The result shows each student’s learning preference compared to their classmates’.

Finding Niches

Which groups of students in that chart have similar learning preferences? How do we find those groups? How big should the groups be?

Time for another algorithm: k-means clustering. This algorithm is used to find the k best clusters for a set of points. For example, if k=3, it would group all the data into 3 clusters.

Since k is not chosen automatically, we need to find a good value for it_._ There are a few different approaches to consider. We’ll use the elbow method: look at a graph of k vs efficiency, and identify where the line bends (like an elbow). It’s at k=5.

Great! Let’s see the clusters. We can do that with 2 lines of R code:

survey.kmeans <- kmeans(x=survey.mds, centers=5)
qplot(data=survey.mds.df, aes(x=V1, y=V2, color=factor(survey.kmeans$cluster)))

We can see there are 5 groups. They are 3, 6, 8, 8, and 12 people in size, and cover ~80% of the variation in learning preferences between students. That’s pretty good.
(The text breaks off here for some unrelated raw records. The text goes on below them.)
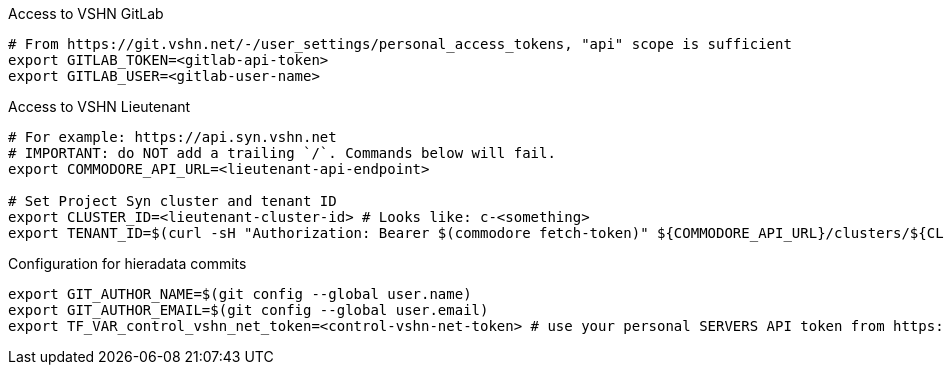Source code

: ifeval::["{needs_gitlab}" != "no"]
.Access to VSHN GitLab
[source,bash]
----
# From https://git.vshn.net/-/user_settings/personal_access_tokens, "api" scope is sufficient
export GITLAB_TOKEN=<gitlab-api-token>
export GITLAB_USER=<gitlab-user-name>
----
endif::[]
ifeval::["{vshn_input_join}" == "yes"]
+
endif::[]
.Access to VSHN Lieutenant
[source,bash]
----
# For example: https://api.syn.vshn.net
# IMPORTANT: do NOT add a trailing `/`. Commands below will fail.
export COMMODORE_API_URL=<lieutenant-api-endpoint>

# Set Project Syn cluster and tenant ID
export CLUSTER_ID=<lieutenant-cluster-id> # Looks like: c-<something>
export TENANT_ID=$(curl -sH "Authorization: Bearer $(commodore fetch-token)" ${COMMODORE_API_URL}/clusters/${CLUSTER_ID} | jq -r .tenant)
----
ifeval::["{vshn_input_join}" == "yes"]
+
endif::[]
ifeval::["{needs_hieradata_edit}" != "no"]
.Configuration for hieradata commits
[source,bash]
----
export GIT_AUTHOR_NAME=$(git config --global user.name)
export GIT_AUTHOR_EMAIL=$(git config --global user.email)
export TF_VAR_control_vshn_net_token=<control-vshn-net-token> # use your personal SERVERS API token from https://control.vshn.net/tokens
----
endif::[]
If this data wasn’t anonymous, a teacher could use it to group students together with similar interests. Success!

Resources and Next Steps

This may seem intimidating for IT professionals or developers. It isn’t. There are fantastic resources available. You just need data, a computer, time, and curiosity.
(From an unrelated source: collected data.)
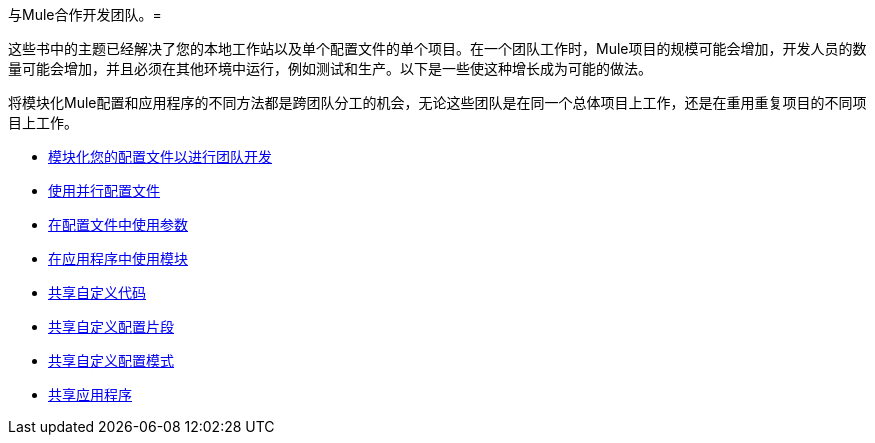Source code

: 与Mule合作开发团队。= 

这些书中的主题已经解决了您的本地工作站以及单个配置文件的单个项目。在一个团队工作时，Mule项目的规模可能会增加，开发人员的数量可能会增加，并且必须在其他环境中运行，例如测试和生产。以下是一些使这种增长成为可能的做法。

将模块化Mule配置和应用程序的不同方法都是跨团队分工的机会，无论这些团队是在同一个总体项目上工作，还是在重用重复项目的不同项目上工作。

*  link:/mule-user-guide/v/3.2/modularizing-your-configuration-files-for-team-development[模块化您的配置文件以进行团队开发]
*  link:/mule-user-guide/v/3.2/using-side-by-side-configuration-files[使用并行配置文件]
*  link:/mule-user-guide/v/3.2/using-parameters-in-your-configuration-files[在配置文件中使用参数]
*  link:/mule-user-guide/v/3.2/using-modules-in-your-application[在应用程序中使用模块]
*  link:/mule-user-guide/v/3.2/sharing-custom-code[共享自定义代码]
*  link:/mule-user-guide/v/3.2/sharing-custom-configuration-fragments[共享自定义配置片段]
*  link:/mule-user-guide/v/3.2/sharing-custom-configuration-patterns[共享自定义配置模式]
*  link:/mule-user-guide/v/3.2/sharing-applications[共享应用程序]
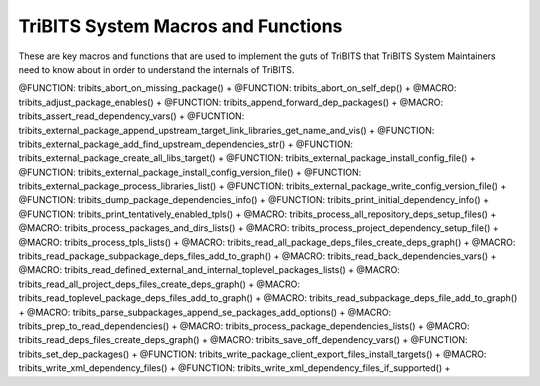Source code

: .. WARNING: The file TribitsSystemMacroFunctionDoc.rst is autogenerated from
.. the file TribitsSystemMacroFunctionDocTemplate.rst in the script
.. generate-dev-guide.sh.  Only the file
.. TribitsSystemMacroFunctionDocTemplate.rst should be directly modified!

TriBITS System Macros and Functions
-----------------------------------

These are key macros and functions that are used to implement the guts of
TriBITS that TriBITS System Maintainers need to know about in order to
understand the internals of TriBITS.

@FUNCTION: tribits_abort_on_missing_package() +
@FUNCTION: tribits_abort_on_self_dep() +
@MACRO:    tribits_adjust_package_enables() +
@FUNCTION: tribits_append_forward_dep_packages() +
@MACRO:    tribits_assert_read_dependency_vars() +
@FUCNTION: tribits_external_package_append_upstream_target_link_libraries_get_name_and_vis() +
@FUNCTION: tribits_external_package_add_find_upstream_dependencies_str() +
@FUNCTION: tribits_external_package_create_all_libs_target() +
@FUNCTION: tribits_external_package_install_config_file() +
@FUNCTION: tribits_external_package_install_config_version_file() +
@FUNCTION: tribits_external_package_process_libraries_list() +
@FUNCTION: tribits_external_package_write_config_version_file() +
@FUNCTION: tribits_dump_package_dependencies_info() +
@FUNCTION: tribits_print_initial_dependency_info() +
@FUNCTION: tribits_print_tentatively_enabled_tpls() +
@MACRO:    tribits_process_all_repository_deps_setup_files() +
@MACRO:    tribits_process_packages_and_dirs_lists() +
@MACRO:    tribits_process_project_dependency_setup_file() +
@MACRO:    tribits_process_tpls_lists() +
@MACRO:    tribits_read_all_package_deps_files_create_deps_graph() +
@MACRO:    tribits_read_package_subpackage_deps_files_add_to_graph() +
@MACRO:    tribits_read_back_dependencies_vars() +
@MACRO:    tribits_read_defined_external_and_internal_toplevel_packages_lists() +
@MACRO:    tribits_read_all_project_deps_files_create_deps_graph() +
@MACRO:    tribits_read_toplevel_package_deps_files_add_to_graph() +
@MACRO:    tribits_read_subpackage_deps_file_add_to_graph() +
@MACRO:    tribits_parse_subpackages_append_se_packages_add_options() +
@MACRO:    tribits_prep_to_read_dependencies() +
@MACRO:    tribits_process_package_dependencies_lists() +
@MACRO:    tribits_read_deps_files_create_deps_graph() +
@MACRO:    tribits_save_off_dependency_vars() +
@FUNCTION: tribits_set_dep_packages() +
@FUNCTION: tribits_write_package_client_export_files_install_targets() +
@MACRO:    tribits_write_xml_dependency_files() +
@FUNCTION: tribits_write_xml_dependency_files_if_supported() +
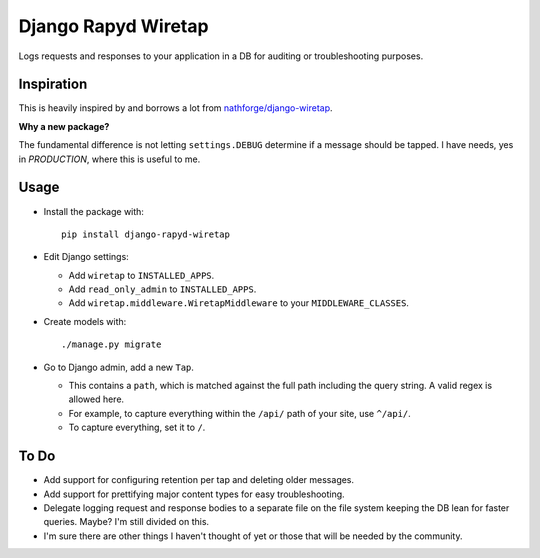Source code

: ====================
Django Rapyd Wiretap
====================

Logs requests and responses to your application in a DB for auditing or troubleshooting purposes.

Inspiration
-----------

This is heavily inspired by and borrows a lot from `nathforge/django-wiretap <https://github.com/nathforge/django-wiretap>`_.

**Why a new package?**

The fundamental difference is not letting ``settings.DEBUG`` determine if a message should be tapped. I have needs, yes in *PRODUCTION*, where this is useful to me.

Usage
-----

- Install the package with:
  ::

    pip install django-rapyd-wiretap

- Edit Django settings:

  - Add ``wiretap`` to ``INSTALLED_APPS``.
  - Add ``read_only_admin`` to ``INSTALLED_APPS``.
  - Add ``wiretap.middleware.WiretapMiddleware`` to your ``MIDDLEWARE_CLASSES``.

- Create models with:
  ::

    ./manage.py migrate

- Go to Django admin, add a new ``Tap``.

  - This contains a ``path``, which is matched against the full path including the query string. A valid regex is allowed here.
  - For example, to capture everything within the ``/api/`` path of your site, use ``^/api/``.
  - To capture everything, set it to ``/``.

To Do
-----

- Add support for configuring retention per tap and deleting older messages.
- Add support for prettifying major content types for easy troubleshooting.
- Delegate logging request and response bodies to a separate file on the file system keeping the DB lean for faster queries. Maybe? I'm still divided on this.
- I'm sure there are other things I haven't thought of yet or those that will be needed by the community.
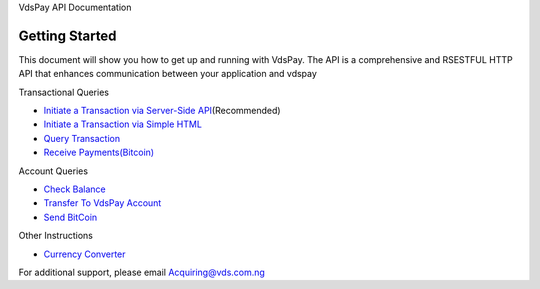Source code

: VdsPay API Documentation

Getting Started
====================

This document will show you how to get up and running with VdsPay. The
API is a comprehensive and RSESTFUL HTTP API that enhances communication
between your application and vdspay

Transactional Queries

-  `Initiate a Transaction via Server-Side API`_\ (Recommended)
-  `Initiate a Transaction via Simple HTML`_
-  `Query Transaction`_
-  `Receive Payments(Bitcoin)`_

Account Queries

-  `Check Balance`_
-  `Transfer To VdsPay Account`_
-  `Send BitCoin`_

Other Instructions

-  `Currency Converter`_

For additional support, please email Acquiring@vds.com.ng

.. _: index.html
.. _Initiate a Transaction via Server-Side API: authorization.html
.. _Initiate a Transaction via Simple HTML: authorization-html.html
.. _Query Transaction: requery.html
.. _Receive Payments(Bitcoin): bitcoin.html
.. _Check Balance: balance.html
.. _Transfer To VdsPay Account: transfer.html
.. _Send BitCoin: send_bitcoin.html
.. _Currency Converter: currency.html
I have progressed this far using only:

• A laptop
• Software - RStudio
• Software - a web browser, StackOverflow and Wikipedia
• A Coursera class on R
• Book - Machine Learning for Hackers
• Book - Data Analysis Using Open-Source Tools
• Book - ggplot2 (for creating R graphics)
• Data - whatever I can find.
• 4-15 hours a week for the last 2 months.

What’s next? More data. More algorithms. More questions. More learning.

Published 18 June 2012